Our mother, sporting another of her best outfits was on good form. She got the joke when, after the carer came to warn us that we had another four minutes, I said that would be enough for her to run a mile. This puzzled the carer, so I added “like Roger Bannister”. She was still puzzled but laughed anyway. Of course, the first four minute miler was Derek Ibbotson, but I wasn’t sure Mum would know that.
After lunch I set about drafting the garden report.
Although I focussed on some of damage, like this pot and its contents blown of its brick plinth,
there were plenty of undamaged plants like these two varieties of dahlia.
Although a few gladioli had succumbed, others had stood firm.
Lilies, including the ginger variety in the second of these images, have survived.

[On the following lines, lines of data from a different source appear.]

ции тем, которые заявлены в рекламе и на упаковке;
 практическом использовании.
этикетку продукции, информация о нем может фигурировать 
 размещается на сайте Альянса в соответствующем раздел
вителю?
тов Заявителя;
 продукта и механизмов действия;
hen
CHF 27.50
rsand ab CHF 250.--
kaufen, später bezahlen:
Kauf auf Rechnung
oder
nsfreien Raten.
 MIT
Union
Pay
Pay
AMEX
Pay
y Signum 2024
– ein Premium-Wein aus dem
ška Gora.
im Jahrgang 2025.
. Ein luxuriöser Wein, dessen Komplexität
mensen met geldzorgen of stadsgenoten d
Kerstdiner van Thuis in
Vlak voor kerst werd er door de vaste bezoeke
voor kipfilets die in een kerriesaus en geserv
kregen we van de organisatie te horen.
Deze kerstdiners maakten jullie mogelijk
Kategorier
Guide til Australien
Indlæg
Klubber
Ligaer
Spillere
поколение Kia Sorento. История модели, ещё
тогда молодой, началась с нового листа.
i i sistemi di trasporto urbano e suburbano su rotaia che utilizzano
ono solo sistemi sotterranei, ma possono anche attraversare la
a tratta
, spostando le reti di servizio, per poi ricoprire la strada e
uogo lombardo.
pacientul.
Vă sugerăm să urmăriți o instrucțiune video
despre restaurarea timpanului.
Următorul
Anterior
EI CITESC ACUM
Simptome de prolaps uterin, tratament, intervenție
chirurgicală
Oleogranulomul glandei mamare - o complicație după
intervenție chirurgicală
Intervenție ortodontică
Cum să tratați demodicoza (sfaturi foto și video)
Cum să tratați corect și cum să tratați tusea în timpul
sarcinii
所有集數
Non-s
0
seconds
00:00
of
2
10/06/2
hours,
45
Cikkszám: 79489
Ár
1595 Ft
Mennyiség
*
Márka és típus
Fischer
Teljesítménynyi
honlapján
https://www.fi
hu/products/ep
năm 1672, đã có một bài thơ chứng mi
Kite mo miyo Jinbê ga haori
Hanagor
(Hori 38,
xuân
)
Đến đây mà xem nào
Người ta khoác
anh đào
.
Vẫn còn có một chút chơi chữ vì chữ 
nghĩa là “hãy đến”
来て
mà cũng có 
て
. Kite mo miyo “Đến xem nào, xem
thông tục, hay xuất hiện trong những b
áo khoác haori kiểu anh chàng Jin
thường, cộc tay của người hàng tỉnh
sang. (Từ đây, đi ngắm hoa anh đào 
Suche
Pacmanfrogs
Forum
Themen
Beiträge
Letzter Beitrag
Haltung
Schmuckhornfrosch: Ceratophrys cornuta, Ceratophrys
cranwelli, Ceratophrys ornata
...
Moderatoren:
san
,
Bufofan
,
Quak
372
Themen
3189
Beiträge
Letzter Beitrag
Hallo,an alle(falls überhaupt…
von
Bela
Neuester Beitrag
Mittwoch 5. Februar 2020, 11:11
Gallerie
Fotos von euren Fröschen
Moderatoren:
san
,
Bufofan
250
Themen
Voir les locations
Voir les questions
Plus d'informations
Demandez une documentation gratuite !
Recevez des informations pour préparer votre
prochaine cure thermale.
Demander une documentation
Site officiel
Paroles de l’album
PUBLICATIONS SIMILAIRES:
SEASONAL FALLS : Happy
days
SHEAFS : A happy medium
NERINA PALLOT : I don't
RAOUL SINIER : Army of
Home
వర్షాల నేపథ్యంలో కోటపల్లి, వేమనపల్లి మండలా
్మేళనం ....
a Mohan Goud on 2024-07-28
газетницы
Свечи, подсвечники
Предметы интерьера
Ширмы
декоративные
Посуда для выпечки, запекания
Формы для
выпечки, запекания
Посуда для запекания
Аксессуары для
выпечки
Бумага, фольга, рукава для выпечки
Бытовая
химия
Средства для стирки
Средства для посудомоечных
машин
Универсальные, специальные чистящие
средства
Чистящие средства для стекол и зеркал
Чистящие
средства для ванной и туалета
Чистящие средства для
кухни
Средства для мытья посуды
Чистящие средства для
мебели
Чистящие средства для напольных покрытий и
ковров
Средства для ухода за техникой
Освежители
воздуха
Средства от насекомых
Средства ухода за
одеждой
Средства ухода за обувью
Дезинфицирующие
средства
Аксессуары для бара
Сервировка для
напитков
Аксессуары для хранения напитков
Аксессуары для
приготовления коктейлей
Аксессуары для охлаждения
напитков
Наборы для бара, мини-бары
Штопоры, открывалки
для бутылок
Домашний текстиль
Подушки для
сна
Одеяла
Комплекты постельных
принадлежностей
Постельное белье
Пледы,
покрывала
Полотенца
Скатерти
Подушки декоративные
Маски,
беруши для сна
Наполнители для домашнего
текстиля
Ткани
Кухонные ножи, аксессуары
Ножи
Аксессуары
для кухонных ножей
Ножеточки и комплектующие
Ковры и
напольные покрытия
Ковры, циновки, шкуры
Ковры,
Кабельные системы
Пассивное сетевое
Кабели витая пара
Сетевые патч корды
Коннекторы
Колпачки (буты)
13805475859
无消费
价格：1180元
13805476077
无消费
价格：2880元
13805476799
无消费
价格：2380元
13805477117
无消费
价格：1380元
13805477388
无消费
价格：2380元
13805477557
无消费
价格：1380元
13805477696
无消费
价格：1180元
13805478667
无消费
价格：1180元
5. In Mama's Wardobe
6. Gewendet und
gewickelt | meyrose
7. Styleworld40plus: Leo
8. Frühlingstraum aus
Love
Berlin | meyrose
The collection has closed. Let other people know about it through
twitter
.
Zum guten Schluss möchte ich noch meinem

The Brick Path won’t even need sweeping.
I picked up a fallen owl and replaced it on its perch beside another toppled pot.
The owl above was perched at one end of the Pond Bed, the rest of which was undamaged.
The Rose Garden didn’t fare quite so well.
Here Jackie indicates the damage to the top of one of the twin planters, which also lost its pot of petunias. The other stand was not damaged but its blooms were battered a bit.
The sweet peas were dragged down and the blooms shredded; some rose stems were bent over, so Jackie decided to give them their autumn hair-cut. Mamma Mia in the second picture here is quite intact.
Here is one of the trugloads I emptied.
The gauras and some clematis clung to life;
although one obelisk slipped a bit. Many pelargoniums remained reasonably intact.
Some views like these of the lawn bed, from the Dragon Bed towards Mistletoe Cottage;
and down the Gazebo Path are unimpaired.
This pot slipped off its plinth in the front garden, but its pelargoniums,
like other plants, such as Japanese anemones were unbroken.
Once again our garden has largely resisted the elements.
I have struggled with an intermittent internet connection throughout the drafting of this post, and we are on our way to our first lockdown-easing meal at Lal Quilla. If I find we have no internet when we return I may descend into a rant, so the restaurant meal will feature tomorrow.